Since the beginning of 2015, Beijing has already endured 10 days where the AQI climbed into “severe” territory.
With the red alert restrictions set to last through Thursday, Beijingers were contemplating how frequently they would have to endure such limits going forward, how they would cope with the inconveniences, and the health effects of living amid constant bouts of toxic air.
“If these traffic restrictions can really solve the smog problem and make the air in Beijing clean, I’m willing to face such limits on a daily basis,” said Ma Qiansen, 25, who works for an advertising company and was commuting by subway Tuesday because he was not permitted to drive. “But I don’t think the restrictions will work, because shouldn’t all the gas used in the cars [already] be approved by the government and be clean?”
Outside of the Beijing Children’s Hospital in the west of Beijing, Zhang Jiaying, 34, was holding her 5-year-old son’s hand and waiting for their appointment in the respiratory department. Her son, she said, had been coughing for five days straight. He was wearing a children’s mask, his face turning red as he tried to suppress his fits.
“I feel helpless,” said Zhang, a math teacher. “Maybe my son’s sickness isn’t directly caused by the smog. But as a parent, I cannot help wondering what if my kid could grow up in a much cleaner environment? What if he had the choice of breathing cleaner air? Would he still fall sick so easily? Would he still cough nonstop?

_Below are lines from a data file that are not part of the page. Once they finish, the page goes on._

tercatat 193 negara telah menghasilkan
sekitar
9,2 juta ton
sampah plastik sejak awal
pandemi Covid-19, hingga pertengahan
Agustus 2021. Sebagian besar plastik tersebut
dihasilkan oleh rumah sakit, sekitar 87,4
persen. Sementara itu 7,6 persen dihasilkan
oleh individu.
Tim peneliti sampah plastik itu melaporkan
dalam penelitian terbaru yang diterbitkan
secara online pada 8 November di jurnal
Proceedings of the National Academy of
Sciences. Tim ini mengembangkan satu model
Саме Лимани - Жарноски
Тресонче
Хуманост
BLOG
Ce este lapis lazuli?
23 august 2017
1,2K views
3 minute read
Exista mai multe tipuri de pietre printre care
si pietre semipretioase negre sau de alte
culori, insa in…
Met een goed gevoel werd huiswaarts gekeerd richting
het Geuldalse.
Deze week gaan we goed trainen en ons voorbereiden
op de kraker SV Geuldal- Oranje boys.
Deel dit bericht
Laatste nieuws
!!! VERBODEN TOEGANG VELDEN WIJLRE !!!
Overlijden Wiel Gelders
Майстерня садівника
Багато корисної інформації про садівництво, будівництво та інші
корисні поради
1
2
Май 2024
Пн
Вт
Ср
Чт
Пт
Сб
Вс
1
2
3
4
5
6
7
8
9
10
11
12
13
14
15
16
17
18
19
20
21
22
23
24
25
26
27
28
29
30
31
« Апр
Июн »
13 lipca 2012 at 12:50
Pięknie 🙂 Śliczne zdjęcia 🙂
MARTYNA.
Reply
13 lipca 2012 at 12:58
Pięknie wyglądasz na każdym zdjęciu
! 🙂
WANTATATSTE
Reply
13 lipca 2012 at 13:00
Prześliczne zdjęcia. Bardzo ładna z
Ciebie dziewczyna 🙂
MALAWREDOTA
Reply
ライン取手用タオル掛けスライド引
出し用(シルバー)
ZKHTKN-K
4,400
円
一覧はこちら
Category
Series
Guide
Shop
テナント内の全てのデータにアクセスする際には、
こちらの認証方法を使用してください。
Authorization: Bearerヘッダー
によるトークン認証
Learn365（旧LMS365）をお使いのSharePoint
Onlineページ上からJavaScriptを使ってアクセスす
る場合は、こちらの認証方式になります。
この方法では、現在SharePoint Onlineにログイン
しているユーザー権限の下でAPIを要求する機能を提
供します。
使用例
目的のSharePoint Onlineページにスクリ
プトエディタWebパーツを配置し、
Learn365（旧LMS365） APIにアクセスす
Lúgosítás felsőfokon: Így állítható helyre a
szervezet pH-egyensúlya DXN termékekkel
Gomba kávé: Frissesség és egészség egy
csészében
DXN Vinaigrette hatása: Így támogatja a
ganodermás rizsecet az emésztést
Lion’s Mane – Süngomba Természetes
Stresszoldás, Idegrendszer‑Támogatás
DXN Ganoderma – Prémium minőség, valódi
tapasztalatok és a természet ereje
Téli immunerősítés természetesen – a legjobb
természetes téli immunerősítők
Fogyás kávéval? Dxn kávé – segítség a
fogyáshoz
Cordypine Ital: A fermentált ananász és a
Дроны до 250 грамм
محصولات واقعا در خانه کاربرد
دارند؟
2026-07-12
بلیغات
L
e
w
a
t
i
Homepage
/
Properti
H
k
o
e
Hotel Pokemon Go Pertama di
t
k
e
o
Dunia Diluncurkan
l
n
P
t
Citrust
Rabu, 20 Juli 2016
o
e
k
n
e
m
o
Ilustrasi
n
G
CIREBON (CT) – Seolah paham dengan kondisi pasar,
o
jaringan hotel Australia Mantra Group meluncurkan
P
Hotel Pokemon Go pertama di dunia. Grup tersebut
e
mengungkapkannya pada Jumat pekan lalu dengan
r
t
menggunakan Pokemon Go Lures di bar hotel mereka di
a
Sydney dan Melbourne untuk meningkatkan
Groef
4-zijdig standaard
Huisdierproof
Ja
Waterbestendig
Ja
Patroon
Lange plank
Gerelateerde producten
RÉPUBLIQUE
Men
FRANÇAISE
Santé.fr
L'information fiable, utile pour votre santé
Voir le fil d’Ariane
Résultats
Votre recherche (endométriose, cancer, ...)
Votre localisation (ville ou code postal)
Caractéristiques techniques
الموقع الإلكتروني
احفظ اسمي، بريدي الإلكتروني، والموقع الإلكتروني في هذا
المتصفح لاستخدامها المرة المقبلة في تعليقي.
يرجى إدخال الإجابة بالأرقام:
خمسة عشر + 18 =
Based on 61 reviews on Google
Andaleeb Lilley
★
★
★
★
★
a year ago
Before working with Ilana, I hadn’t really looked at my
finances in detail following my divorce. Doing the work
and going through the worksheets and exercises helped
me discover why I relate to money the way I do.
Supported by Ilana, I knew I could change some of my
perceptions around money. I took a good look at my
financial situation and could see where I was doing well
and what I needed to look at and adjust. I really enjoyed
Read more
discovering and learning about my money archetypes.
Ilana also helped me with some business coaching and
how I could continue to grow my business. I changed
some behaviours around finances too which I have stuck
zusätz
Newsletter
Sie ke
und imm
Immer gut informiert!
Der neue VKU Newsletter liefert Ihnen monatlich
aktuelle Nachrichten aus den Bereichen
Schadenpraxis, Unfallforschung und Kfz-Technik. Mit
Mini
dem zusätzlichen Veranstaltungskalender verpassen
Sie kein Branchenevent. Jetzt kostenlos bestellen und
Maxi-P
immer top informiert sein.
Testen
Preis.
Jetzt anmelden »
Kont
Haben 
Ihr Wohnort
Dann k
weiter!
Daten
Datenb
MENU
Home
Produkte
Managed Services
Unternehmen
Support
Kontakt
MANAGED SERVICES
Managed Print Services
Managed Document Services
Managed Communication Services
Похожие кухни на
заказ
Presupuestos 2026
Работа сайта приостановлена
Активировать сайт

“Kids these days fall sick much more easily than we did when we were kids, yet we were not as wealthy as them, and we certainly didn’t enjoy as much convenience,” she added. “But health is the most important for children, right? Without health, the convenience and facilities are just nothing.”
A gas station worker, who gave his name only as Mr. Zhang, praised the government for issuing the alert.
“This time, the Beijing government’s reaction speed should be hailed. It was fast, wasn’t it?” he said, standing near the pumps without a mask on.
“I still need to work,” he said, but “I feel relieved about the schools’ cancellation of classes, because my daughter can stay at home and I don’t need to worry about her breathing bad air.”
When the U.S. Embassy in Beijing began issuing pollution readings several years ago, Chinese state media – and many ordinary Chinese – accused Ambassador Gary Locke of “meddling” in the nation’s internal affairs or seeking to embarrass the Communist Party.
On Tuesday, however, even the previously dismissive Global Times, a nationalist tabloid affiliated with the Communist Party, was taking a bit of a new tack, noting that the American data as well as a chorus of complaints from online commentators known as “big voices” or “big Vs” had spurred the government to act.
“It’s taken just a few short years to go from repudiating PM2.5 [data] to today issuing a red alert — this is a near-revolutionary change. The U.S. Embassy and some of the ‘big Vs’ also made positive contributions,” editor Hu Xijin posted to his official microblog account. “This is one example of working together to promote the progress of China, and shows the country can absorb constructive criticism and adapt.”
Nicole Liu, Tommy Yang, Yingzhi Yang and Alexandra Li in the Times’ Beijing bureau contributed to this report.